LOl just kidding. maybe..
-
I'm really glad the antidepressants are again part of your husband's treatment. The neph is absolutely right in that ESRD is bad enough without also having to deal with depression. Depression is a symptom just like high phosphorus or any other physical manifestation of kidney disease. We take binders for the high phosphorus, so why not treat depression, too? Why suffer when you don't have to?

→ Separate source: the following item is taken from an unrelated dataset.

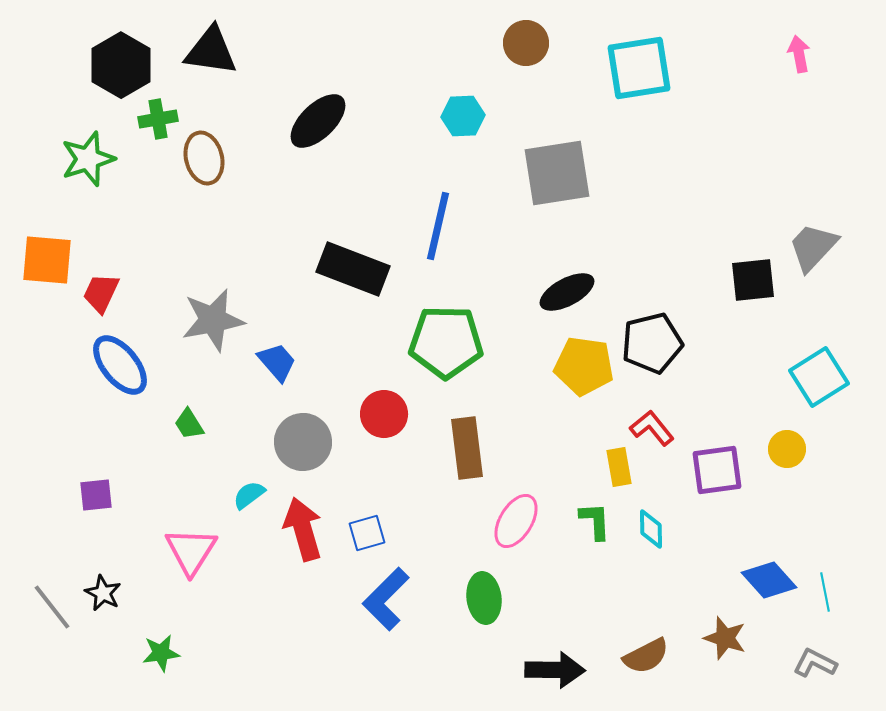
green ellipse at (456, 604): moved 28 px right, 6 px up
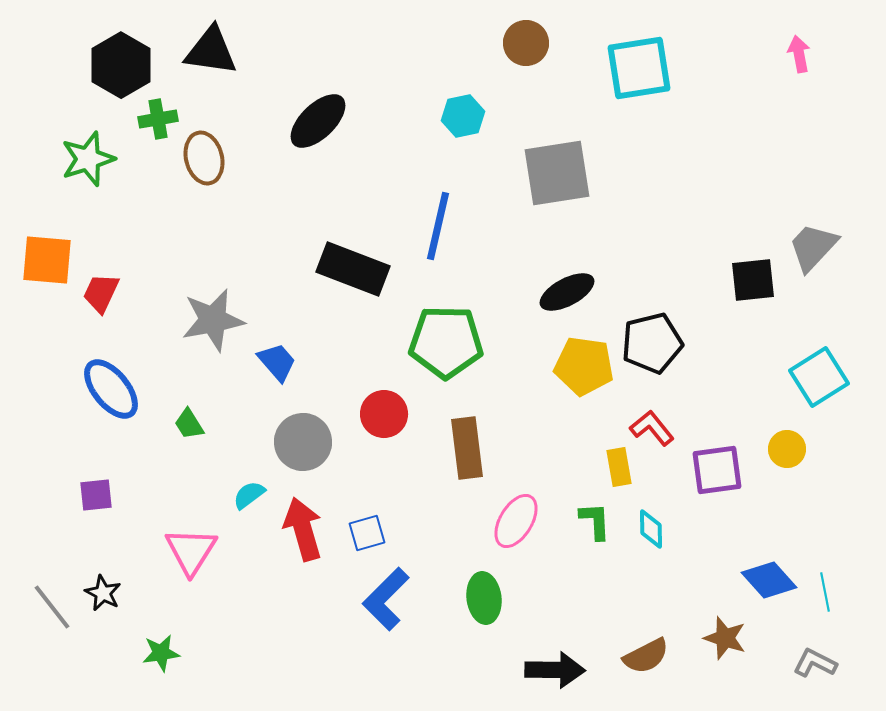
cyan hexagon at (463, 116): rotated 9 degrees counterclockwise
blue ellipse at (120, 365): moved 9 px left, 24 px down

I know you are busy and have more important things to do than post on a computer to people you don't know, but any update you can provide would be very much appreciate it. Everyone has something to contribute. Someone who is still lurking might be in a situation just like yours and may now have a better idea of how to help her husband...or herself.
-
Thank you all so much for your kind words. Yes, I will check in daily and while I may not contribute much, none of know what mght help someone else.
-
I too feel guilty when I am out doing something. I often think of the reasons what I am doing is not something mom can do. It makes me sad. I am so lucky to have three other siblings who are there for mom. I was going to say take care of her, but it is so much more than that.
I have to comfort myself knowing that we fill her days with as much joy as possible. Sometimes it's just sitting outside.
There are so many issues that come up with dialysis that caring for someone can get overwhelming. One thing that most say on this board is that downtime is when you can refresh yourself and be better for everyone.
-
So glad to hear you are getting a better handle on this, not just for hubby, but yourself too bevvy! Good to hear from you too and please chime in every now and then! We trully care about you and hubby.
lmunchkin :kickstart;
-
My ex pulled that. He went off his Wellbutrin because he "wasn't suicidal, so he didn't really need to be spending the money." I lasted about 4 weeks before I told him he was gonna end up dead anyhow when I killed him.
Hang in there, and we're always here to listen! :cuddle;
I read this and started cracking up, that sounds like somrthing I tell my daughter every time she thinks she can stop taking her medication.